■ WORK REQUIRED
Reproduce the following lines without any change, omitting the pictures.

■ DATA TO PROCESS
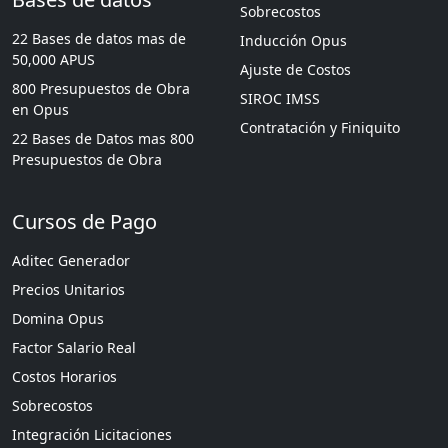
Sobrecostos
22 Bases de datos mas de
Inducción Opus
50,000 APUS
Ajuste de Costos
800 Presupuestos de Obra
SIROC IMSS
en Opus
Contratación y Finiquito
22 Bases de Datos mas 800
Presupuestos de Obra
Cursos de Pago
Aditec Generador
Precios Unitarios
Domina Opus
Factor Salario Real
Costos Horarios
Sobrecostos
Integración Licitaciones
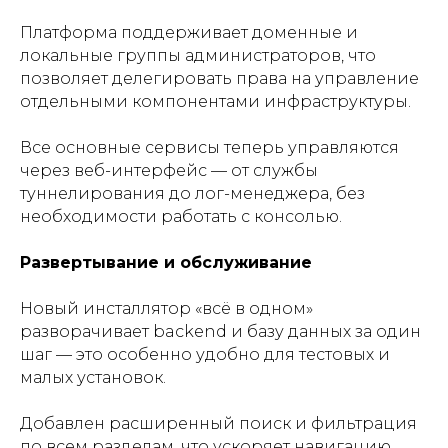
Платформа поддерживает доменные и
локальные группы администраторов, что
позволяет делегировать права на управление
отдельными компонентами инфраструктуры.
Все основные сервисы теперь управляются
через веб-интерфейс — от службы
туннелирования до лог-менеджера, без
необходимости работать с консолью.
Развертывание и обслуживание
Новый инсталлятор «всё в одном»
разворачивает backend и базу данных за один
шаг — это особенно удобно для тестовых и
малых установок.
Добавлен расширенный поиск и фильтрация
по всем разделам, что ускоряет навигацию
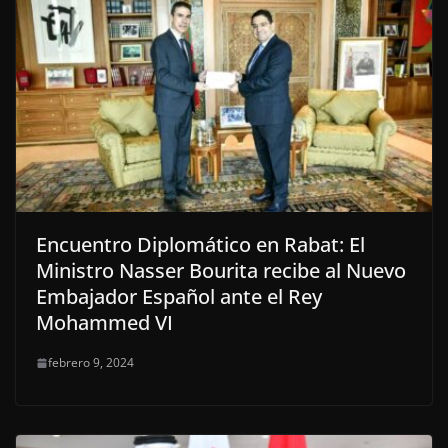
Encuentro Diplomático en Rabat: El
Ministro Nasser Bourita recibe al Nuevo
Embajador Español ante el Rey
Mohammed VI
febrero 9, 2024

■ YOUR SOLUTION
Sobrecostos
22 Bases de datos mas de
Inducción Opus
50,000 APUS
Ajuste de Costos
800 Presupuestos de Obra
SIROC IMSS
en Opus
Contratación y Finiquito
22 Bases de Datos mas 800
Presupuestos de Obra
Cursos de Pago
Aditec Generador
Precios Unitarios
Domina Opus
Factor Salario Real
Costos Horarios
Sobrecostos
Integración Licitaciones
Платформа поддерживает доменные и
локальные группы администраторов, что
позволяет делегировать права на управление
отдельными компонентами инфраструктуры.
Все основные сервисы теперь управляются
через веб-интерфейс — от службы
туннелирования до лог-менеджера, без
необходимости работать с консолью.
Развертывание и обслуживание
Новый инсталлятор «всё в одном»
разворачивает backend и базу данных за один
шаг — это особенно удобно для тестовых и
малых установок.
Добавлен расширенный поиск и фильтрация
по всем разделам, что ускоряет навигацию
Encuentro Diplomático en Rabat: El
Ministro Nasser Bourita recibe al Nuevo
Embajador Español ante el Rey
Mohammed VI
febrero 9, 2024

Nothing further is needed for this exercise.